*The problem*
Only the lines below between the ones containing "22: (307, 160, 2.87)" and "37: (449, 273, 3.82)", inclusive, are to be reproduced, each exactly as it stands.

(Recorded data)
<<<<
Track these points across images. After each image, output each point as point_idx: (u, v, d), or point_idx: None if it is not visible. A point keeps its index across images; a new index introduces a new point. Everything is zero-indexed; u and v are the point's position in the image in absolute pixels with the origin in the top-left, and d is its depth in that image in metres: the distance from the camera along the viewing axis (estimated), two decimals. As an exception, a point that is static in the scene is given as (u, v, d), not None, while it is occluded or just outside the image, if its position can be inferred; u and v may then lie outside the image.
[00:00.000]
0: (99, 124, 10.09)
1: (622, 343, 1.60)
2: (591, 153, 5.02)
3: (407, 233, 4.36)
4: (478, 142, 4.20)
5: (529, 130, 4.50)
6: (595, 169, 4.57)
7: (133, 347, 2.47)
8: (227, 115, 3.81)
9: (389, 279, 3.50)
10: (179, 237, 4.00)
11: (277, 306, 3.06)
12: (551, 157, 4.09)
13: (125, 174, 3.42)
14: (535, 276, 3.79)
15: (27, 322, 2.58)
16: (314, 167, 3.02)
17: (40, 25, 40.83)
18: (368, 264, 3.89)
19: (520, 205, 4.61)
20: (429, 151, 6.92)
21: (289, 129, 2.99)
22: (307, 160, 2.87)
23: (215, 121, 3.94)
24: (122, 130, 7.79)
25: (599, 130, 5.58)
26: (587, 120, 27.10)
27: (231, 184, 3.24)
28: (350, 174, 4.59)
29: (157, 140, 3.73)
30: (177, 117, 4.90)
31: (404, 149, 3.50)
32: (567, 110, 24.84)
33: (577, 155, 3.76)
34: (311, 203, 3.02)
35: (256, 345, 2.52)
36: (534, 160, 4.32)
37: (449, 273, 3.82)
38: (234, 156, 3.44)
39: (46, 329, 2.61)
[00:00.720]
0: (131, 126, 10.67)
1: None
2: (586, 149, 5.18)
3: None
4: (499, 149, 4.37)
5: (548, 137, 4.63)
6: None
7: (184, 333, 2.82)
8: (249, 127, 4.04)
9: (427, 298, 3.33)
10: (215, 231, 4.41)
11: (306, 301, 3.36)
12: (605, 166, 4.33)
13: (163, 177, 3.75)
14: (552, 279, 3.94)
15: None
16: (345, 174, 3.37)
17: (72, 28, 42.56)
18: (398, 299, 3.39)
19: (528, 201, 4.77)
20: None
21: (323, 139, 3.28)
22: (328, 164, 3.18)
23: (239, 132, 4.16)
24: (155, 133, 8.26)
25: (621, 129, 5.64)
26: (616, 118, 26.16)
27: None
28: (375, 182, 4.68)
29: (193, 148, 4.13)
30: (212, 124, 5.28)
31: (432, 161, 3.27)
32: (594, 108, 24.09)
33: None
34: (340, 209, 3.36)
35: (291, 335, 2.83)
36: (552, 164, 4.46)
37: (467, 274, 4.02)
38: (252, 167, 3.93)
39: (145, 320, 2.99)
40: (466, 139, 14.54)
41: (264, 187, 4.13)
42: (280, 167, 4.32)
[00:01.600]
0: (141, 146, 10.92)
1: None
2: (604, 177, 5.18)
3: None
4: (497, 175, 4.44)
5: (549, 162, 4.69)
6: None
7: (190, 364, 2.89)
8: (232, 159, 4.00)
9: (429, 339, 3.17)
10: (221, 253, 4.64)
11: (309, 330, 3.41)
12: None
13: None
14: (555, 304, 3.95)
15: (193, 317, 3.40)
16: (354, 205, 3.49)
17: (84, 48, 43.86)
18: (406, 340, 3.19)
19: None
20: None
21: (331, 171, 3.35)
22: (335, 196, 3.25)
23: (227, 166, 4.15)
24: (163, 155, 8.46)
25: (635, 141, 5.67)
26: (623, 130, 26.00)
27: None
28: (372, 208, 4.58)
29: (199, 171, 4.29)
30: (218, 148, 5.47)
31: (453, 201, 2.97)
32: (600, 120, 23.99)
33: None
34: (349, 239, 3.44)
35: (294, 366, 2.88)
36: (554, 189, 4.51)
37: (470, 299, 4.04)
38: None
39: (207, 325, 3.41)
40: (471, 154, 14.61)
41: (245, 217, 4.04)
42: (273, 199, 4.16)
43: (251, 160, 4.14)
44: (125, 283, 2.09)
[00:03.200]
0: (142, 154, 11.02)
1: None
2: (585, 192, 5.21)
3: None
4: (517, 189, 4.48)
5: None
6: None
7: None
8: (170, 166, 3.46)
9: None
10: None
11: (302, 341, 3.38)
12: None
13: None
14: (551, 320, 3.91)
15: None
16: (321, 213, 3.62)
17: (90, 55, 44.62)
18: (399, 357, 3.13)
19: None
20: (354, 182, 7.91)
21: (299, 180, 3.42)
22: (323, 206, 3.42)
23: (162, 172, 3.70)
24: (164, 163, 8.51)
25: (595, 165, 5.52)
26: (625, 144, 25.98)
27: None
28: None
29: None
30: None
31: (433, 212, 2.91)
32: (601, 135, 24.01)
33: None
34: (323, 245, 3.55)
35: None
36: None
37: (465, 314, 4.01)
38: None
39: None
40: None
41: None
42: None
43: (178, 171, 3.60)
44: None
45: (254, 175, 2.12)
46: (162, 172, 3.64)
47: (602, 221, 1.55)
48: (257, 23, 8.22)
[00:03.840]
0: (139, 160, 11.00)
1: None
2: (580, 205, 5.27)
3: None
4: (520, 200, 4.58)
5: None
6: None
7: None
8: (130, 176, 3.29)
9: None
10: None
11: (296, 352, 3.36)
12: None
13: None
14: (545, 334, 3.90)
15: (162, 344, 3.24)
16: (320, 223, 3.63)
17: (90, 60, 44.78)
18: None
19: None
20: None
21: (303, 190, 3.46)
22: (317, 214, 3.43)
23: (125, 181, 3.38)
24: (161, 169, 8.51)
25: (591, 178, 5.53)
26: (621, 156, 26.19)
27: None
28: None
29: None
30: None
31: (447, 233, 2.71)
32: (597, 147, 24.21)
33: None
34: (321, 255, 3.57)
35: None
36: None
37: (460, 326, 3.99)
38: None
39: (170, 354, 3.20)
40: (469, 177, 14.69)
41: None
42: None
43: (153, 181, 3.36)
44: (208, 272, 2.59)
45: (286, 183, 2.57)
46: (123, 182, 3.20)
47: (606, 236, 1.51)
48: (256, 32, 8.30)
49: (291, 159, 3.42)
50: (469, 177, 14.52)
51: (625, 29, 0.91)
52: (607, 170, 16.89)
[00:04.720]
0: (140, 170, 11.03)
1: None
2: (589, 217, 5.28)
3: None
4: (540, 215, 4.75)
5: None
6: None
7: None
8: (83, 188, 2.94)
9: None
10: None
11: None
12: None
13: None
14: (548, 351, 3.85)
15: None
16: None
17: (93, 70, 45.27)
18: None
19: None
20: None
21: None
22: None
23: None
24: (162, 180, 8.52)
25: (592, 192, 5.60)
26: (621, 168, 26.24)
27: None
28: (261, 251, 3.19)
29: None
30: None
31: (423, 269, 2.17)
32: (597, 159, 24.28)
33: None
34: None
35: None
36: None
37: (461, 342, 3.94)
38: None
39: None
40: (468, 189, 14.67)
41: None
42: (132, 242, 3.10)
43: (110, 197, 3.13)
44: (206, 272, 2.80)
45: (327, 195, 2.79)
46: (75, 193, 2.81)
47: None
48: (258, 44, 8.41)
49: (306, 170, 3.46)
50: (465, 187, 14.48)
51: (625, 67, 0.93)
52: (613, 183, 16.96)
>>>>
<<<<
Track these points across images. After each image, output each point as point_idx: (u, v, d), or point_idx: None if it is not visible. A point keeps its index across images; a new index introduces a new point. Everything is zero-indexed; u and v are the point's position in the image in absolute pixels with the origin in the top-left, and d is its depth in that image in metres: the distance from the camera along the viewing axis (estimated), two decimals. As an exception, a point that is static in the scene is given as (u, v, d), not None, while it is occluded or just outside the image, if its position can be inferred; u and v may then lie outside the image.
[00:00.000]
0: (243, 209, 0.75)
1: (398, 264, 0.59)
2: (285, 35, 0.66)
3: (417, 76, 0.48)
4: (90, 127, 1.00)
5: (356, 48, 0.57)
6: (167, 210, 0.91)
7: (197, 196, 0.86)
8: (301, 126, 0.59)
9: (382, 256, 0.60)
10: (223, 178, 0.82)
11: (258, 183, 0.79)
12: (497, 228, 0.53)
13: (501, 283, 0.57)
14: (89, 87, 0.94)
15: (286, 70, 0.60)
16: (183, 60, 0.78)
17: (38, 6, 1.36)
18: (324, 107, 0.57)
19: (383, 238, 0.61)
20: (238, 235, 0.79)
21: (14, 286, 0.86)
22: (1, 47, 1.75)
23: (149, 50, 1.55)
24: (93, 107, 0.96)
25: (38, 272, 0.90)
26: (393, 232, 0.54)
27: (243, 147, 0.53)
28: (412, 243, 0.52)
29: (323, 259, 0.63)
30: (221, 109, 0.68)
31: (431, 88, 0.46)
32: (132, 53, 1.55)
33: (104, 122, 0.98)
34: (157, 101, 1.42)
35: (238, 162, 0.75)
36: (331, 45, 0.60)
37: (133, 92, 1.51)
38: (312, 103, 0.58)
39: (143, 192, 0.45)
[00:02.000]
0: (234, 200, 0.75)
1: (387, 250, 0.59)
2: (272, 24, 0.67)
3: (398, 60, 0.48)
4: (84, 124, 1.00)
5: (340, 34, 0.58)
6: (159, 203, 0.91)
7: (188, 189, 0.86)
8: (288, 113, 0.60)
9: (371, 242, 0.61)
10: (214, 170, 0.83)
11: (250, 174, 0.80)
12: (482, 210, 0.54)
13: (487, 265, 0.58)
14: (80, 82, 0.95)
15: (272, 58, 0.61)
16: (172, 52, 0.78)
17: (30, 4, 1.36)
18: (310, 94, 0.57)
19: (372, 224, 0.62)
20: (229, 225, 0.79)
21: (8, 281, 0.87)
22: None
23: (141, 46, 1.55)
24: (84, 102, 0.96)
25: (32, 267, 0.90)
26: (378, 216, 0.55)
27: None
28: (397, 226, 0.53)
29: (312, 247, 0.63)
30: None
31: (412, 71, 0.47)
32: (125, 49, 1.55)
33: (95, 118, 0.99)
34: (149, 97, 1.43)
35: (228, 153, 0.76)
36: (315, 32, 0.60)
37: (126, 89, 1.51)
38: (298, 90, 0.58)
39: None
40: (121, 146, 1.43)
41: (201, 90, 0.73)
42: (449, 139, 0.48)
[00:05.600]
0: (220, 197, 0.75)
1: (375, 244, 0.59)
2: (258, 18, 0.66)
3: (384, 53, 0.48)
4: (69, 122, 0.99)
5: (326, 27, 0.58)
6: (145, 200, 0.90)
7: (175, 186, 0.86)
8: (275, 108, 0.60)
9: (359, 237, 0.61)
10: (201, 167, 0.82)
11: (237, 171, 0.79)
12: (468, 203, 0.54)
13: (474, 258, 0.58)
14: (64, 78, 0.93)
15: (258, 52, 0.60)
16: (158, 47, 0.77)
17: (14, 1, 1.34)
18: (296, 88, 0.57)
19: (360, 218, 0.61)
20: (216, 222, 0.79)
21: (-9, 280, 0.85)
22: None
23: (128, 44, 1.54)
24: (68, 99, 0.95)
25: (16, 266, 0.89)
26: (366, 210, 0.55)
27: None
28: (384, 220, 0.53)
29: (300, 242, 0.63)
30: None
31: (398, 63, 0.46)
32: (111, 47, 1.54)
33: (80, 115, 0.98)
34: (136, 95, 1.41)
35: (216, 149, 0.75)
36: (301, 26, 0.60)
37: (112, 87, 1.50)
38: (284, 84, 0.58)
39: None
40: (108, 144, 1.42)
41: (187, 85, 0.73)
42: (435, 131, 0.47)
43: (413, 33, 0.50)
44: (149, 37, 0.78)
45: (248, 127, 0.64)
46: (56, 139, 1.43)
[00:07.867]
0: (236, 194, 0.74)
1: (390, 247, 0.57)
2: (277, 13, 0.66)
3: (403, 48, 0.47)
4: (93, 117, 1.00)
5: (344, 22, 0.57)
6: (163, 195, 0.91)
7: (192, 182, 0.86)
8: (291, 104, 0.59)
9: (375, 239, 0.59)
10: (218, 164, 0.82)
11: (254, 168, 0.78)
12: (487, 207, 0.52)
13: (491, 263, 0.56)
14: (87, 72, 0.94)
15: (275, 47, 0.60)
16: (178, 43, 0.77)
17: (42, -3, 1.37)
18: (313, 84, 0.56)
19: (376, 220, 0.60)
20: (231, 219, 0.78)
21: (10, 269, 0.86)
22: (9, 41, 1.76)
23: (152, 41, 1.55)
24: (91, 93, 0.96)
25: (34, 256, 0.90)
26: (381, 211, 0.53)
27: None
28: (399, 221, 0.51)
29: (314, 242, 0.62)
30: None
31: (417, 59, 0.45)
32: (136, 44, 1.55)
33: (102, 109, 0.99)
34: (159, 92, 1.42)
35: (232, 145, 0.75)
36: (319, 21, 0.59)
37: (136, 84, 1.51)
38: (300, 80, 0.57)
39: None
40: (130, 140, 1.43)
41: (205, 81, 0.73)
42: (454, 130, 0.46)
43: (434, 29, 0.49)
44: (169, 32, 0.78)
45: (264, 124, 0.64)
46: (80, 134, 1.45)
>>>>
<<<<
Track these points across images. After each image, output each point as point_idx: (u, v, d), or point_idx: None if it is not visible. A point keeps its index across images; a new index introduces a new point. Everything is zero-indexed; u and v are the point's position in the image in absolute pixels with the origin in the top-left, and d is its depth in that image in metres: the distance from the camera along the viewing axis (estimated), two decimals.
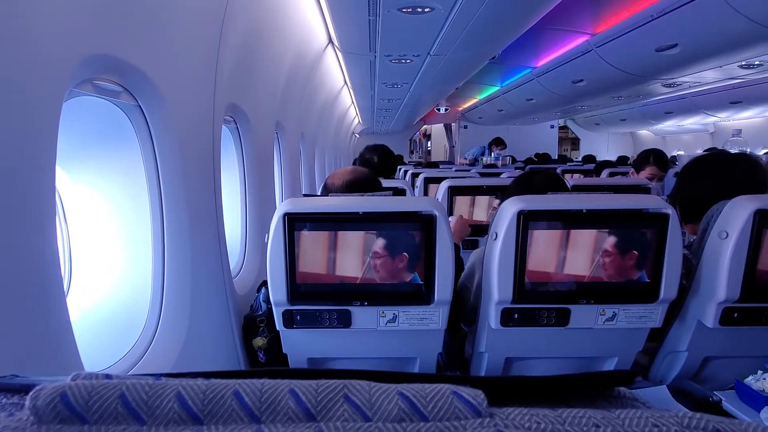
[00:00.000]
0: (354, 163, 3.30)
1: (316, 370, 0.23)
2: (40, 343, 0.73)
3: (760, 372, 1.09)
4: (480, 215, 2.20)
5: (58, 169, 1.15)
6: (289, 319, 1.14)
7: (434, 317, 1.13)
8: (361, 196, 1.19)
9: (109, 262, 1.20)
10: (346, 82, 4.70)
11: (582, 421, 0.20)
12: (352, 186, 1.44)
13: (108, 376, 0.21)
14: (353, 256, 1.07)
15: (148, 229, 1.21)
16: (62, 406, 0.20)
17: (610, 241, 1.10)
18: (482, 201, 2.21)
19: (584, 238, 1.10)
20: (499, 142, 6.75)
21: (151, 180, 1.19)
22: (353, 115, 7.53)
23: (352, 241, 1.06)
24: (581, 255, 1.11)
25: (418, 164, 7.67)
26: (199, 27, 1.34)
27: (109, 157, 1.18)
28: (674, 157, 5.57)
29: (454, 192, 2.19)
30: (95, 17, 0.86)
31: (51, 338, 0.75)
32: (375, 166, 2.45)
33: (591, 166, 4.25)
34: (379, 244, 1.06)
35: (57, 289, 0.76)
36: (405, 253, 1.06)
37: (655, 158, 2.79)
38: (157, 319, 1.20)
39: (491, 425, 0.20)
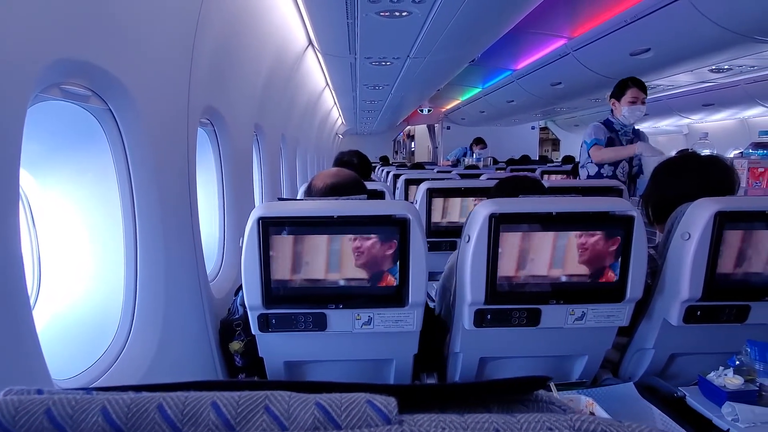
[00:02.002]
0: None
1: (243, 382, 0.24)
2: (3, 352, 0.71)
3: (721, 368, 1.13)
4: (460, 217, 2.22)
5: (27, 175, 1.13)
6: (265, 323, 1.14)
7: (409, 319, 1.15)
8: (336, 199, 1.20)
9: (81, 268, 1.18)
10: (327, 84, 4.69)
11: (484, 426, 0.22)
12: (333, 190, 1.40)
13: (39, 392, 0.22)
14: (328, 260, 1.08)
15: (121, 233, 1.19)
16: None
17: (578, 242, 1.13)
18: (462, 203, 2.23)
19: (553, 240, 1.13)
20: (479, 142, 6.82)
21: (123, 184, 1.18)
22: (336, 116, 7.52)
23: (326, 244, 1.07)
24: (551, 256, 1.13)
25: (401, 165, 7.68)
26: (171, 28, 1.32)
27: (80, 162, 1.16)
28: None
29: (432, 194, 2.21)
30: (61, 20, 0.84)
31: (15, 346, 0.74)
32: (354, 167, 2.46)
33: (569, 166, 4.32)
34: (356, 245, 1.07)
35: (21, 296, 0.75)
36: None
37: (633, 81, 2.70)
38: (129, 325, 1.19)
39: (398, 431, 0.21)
>>>>
*Problem solution*
22: (307, 160, 2.87)
23: (215, 121, 3.94)
24: (122, 130, 7.79)
25: (599, 130, 5.58)
26: (587, 120, 27.10)
27: (231, 184, 3.24)
28: (350, 174, 4.59)
29: (157, 140, 3.73)
30: (177, 117, 4.90)
31: (404, 149, 3.50)
32: (567, 110, 24.84)
33: (577, 155, 3.76)
34: (311, 203, 3.02)
35: (256, 345, 2.52)
36: (534, 160, 4.32)
37: (449, 273, 3.82)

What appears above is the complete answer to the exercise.